Saturday, May 15, 2021

Success, Missouri

   In the December 31, 1880, issue of the Houston Herald, a brief news item appeared announcing the formation of a new town in Texas County to be known as Success. George H. Bender, owner of the land, had platted a town of forty acres to be located along a proposed route of the Fort Scott and Memphis Railroad through western Texas County. As far as I've been able to ascertain, the railroad project was diverted or never completed, but the town came into being nevertheless.
   Actually, there was a community in the general vicinity of Success prior to 1880. It was first called Ebbing Spring. The name was changed to Hastings, after the principal storeowner. Later, Bender and Hastings became business partners and proposed to make a resort of the springs. They changed the name to Success as an apparent advertising ploy, but if the name was an effort to attract visitors, it didn't work, and Bender moved the town to the proposed railroad location in 1880. Success was a flourishing little community for a while during the late 1800s and early 1900s.

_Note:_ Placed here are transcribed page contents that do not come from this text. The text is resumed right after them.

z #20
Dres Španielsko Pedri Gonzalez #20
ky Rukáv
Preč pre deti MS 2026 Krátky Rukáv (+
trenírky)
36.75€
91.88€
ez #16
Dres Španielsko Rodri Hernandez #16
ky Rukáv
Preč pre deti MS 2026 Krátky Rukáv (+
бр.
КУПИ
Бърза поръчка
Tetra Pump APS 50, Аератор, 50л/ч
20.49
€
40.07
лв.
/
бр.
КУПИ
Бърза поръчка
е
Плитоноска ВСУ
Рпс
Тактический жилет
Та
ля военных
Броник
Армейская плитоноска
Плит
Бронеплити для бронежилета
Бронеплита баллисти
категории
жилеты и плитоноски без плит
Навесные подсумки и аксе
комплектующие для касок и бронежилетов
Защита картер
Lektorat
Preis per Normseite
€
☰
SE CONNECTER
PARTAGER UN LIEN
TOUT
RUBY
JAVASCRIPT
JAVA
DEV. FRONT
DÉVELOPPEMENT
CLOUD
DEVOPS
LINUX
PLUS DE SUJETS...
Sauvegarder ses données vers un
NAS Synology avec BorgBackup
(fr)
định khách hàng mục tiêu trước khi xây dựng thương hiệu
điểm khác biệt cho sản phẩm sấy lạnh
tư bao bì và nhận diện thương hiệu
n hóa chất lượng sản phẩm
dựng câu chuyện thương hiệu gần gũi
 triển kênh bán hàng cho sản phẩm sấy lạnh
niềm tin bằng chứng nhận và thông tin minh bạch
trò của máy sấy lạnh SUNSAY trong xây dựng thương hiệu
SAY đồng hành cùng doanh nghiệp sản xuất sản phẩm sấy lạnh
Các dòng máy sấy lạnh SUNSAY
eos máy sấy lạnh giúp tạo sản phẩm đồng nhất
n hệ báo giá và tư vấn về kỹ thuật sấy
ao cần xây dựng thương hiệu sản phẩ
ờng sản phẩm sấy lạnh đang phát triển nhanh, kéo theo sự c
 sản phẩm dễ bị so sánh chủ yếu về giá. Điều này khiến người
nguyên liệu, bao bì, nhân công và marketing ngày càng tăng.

It got a post office in 1883, and, at one time or another, it had a public square, a general store, a blacksmith shop, a hotel, a drugstore, a telephone office, and other businesses.
   About 1939, the town was moved again, this time a mile or so south to the junction of Highways 17 and 32. The new place was named Wye Junction because of the shape of the intersection, but the name didn't stick, and it became known once again as Success, while the town site to the north became known as Old Success.
   Today, Success still has a post office. It also has a convenience store but not much else. The community's main asset is its school district, although the school is actually located a mile and half or so south of town on Highway 17. The district formed in 1959 when Success and the schools of a number of other small communities in the area consolidated into one larger elementary school district. High school students living in the Success district attend either Houston, Licking, or Plato.
   Old Success is now little more than a ghost town. One of its remaining landmarks is a cemetery, where, by the way, one of my great great grandmothers is buried. I visited the place one time, about 30 years ago when my genealogy activity was at its peak.